Monica Engelman swished two jumpers and assisted on another basket to start the second half, and the Jayhawks pulled to with 48-46 on another three by Knight, with 2:18 elapsed in the second half.
“I thought their role players stepped up,” said Gottlieb, taking note of Engelman, Knight, and Gardner. “This team was in the Sweet 16 last year. They know how to win games, and it was a good test for us.”
Henrickson had a different perspective, thinking that her team did not look for Davis enough. “I thought that Carolyn really worked to try and get the ball. I thought we did not throw it to her enough. If I had the ball, I would have thrown it to her. I’ll probably throw up when I watch it, how many times we missed her.”
Brandon then intercepted a bad pass and took it herself three-quarters of the court on a one-on-three break, pulling up in the paint and knocking down a soft jumper. The play was emblematic of the whole game: Cal had a response every time Kansas threatened, often by using their superior quickness and athleticism to get high-percentage shots inside the paint. Cal would finish the game with a 64-30 advantage in points in the paint.
“I was just telling the girls, ‘Weather the storm,’” said Clarendon. “Talia kept telling us, ‘One stop at a time.’”
Still, Kansas was still within 65-62 with 8:18 to play. Cal made its final assault, again going inside. With both Chelsea Gardner and Carolyn Davis in foul trouble, Kansas had no answer.
“It killed us to have Gardner in foul trouble,” said Henrickson. “We wanted to play big-big against their big-big. We got production out of Chelsey, but just enough minutes.”
Jemerigbe had a great stretch, racing ahead on the fastbreak, and staying active even after missed shots to finish. Brandon and Gray also had their way inside, spinning around their defenders who knew they could not foul. And of course, when the Bears needed the dagger, Clarendon, who was able to create how own shot all night, simply dribbled down the shot clock and hit yet another jumper. It was impressive to watch the Bears methodically take over the end of the game. Cal’s largest lead of the contest (88-76) would come with 22 ticks left on the clock.
“I thought that was one the best games that we moved the ball, for a while,” said Clarendon, sharing the credit. “We got them to chase the ball a little bit in that zone. When you get moving, it’s hard to close out on quick guards like Afure, myself, and Boyd.”
“When you play a team of this caliber on the road, you’ve got to be able to limit a run, and to answer a run,” said Henrickson. “And we didn’t.”
Cal’s win was the first over a top-25 team at Haas since January 2009.

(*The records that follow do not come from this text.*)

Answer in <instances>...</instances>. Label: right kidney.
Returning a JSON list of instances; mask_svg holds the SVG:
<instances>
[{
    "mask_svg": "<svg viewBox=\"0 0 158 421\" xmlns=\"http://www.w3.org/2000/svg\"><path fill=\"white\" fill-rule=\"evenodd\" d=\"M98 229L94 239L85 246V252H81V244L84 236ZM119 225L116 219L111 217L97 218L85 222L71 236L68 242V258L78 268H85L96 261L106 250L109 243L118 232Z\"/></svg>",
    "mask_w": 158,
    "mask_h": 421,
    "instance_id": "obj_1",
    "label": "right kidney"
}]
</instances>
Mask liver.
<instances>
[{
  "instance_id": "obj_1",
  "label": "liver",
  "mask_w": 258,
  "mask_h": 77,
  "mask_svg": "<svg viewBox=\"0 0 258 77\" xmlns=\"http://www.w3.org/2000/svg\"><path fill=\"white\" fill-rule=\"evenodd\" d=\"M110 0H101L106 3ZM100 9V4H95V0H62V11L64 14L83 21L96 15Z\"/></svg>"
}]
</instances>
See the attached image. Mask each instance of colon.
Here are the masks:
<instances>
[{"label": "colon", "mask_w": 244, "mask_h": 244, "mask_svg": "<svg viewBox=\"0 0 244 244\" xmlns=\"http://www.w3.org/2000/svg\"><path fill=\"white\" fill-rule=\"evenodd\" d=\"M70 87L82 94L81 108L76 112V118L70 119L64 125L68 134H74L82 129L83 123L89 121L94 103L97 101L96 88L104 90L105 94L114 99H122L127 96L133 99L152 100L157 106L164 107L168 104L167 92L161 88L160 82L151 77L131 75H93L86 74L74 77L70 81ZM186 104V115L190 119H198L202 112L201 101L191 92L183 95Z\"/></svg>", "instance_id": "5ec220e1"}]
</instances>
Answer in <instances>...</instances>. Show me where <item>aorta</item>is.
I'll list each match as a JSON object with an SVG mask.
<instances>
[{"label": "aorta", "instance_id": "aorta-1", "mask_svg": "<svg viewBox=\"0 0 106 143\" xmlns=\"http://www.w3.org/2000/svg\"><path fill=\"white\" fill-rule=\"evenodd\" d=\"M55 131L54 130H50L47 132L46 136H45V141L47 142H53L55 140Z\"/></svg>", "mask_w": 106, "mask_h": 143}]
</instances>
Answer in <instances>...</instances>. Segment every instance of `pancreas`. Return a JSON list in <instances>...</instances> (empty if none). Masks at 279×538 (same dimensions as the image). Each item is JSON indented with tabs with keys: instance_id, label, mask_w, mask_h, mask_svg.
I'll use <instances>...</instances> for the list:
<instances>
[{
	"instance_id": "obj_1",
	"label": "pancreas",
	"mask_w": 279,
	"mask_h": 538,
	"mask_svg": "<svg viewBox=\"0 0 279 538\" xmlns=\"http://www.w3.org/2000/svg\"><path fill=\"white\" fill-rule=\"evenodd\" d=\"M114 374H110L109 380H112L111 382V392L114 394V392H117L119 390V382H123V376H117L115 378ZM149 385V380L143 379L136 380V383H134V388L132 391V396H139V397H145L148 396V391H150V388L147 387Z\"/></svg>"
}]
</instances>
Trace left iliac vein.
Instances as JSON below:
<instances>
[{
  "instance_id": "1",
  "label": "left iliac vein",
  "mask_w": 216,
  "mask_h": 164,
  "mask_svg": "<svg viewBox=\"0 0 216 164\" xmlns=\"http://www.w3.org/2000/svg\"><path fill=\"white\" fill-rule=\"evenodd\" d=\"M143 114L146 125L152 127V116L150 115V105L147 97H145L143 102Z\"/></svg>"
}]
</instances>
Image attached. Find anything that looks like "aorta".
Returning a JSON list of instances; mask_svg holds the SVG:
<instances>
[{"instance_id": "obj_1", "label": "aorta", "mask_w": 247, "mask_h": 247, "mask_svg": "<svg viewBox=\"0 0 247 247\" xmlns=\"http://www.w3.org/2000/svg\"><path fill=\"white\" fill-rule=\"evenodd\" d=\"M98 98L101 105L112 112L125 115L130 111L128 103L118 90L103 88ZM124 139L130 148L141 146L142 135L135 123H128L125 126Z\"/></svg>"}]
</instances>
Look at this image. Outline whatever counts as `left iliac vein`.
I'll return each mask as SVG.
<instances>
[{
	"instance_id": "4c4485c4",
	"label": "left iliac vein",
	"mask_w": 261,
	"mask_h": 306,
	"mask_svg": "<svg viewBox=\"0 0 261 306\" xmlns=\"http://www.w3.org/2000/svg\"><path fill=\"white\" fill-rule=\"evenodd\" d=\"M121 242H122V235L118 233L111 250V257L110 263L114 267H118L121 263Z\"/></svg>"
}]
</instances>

“Everything happens in the time it’s supposed to happen,” said Gottlieb. “We could have upset Ohio State last year, but it would have been an upset. We took care of Georgetown, a team that was floating in the top 25 for a little bit. Here, this felt like a game that we could win at home, and we got the job done. So it doesn’t seem bigger than that. It just seems that this is a team that has progressed in the way that I hope we would. It was a big time game in our gym, and we came out and did what we needed to do, and we won.”
The Bears will next take on George Washington on Friday, December 28, to close out the non-conference slate.
· Attendance for the game was 3,009. Gottlieb appreciated the support: “I'm so excited about the atmosphere in this building. I talk a lot about trying to build one of the nation's elite programs, and we can't do it without our fans. I thought it was electric in here tonight, which really helped us.”
·After sitting out the Northwestern game, Eliza Pierre returned to the court. In 15 minutes, she contributed three assists and two rebounds.
· Cal’s work on the offensive glass led to a 25-8 advantage in second-chance points.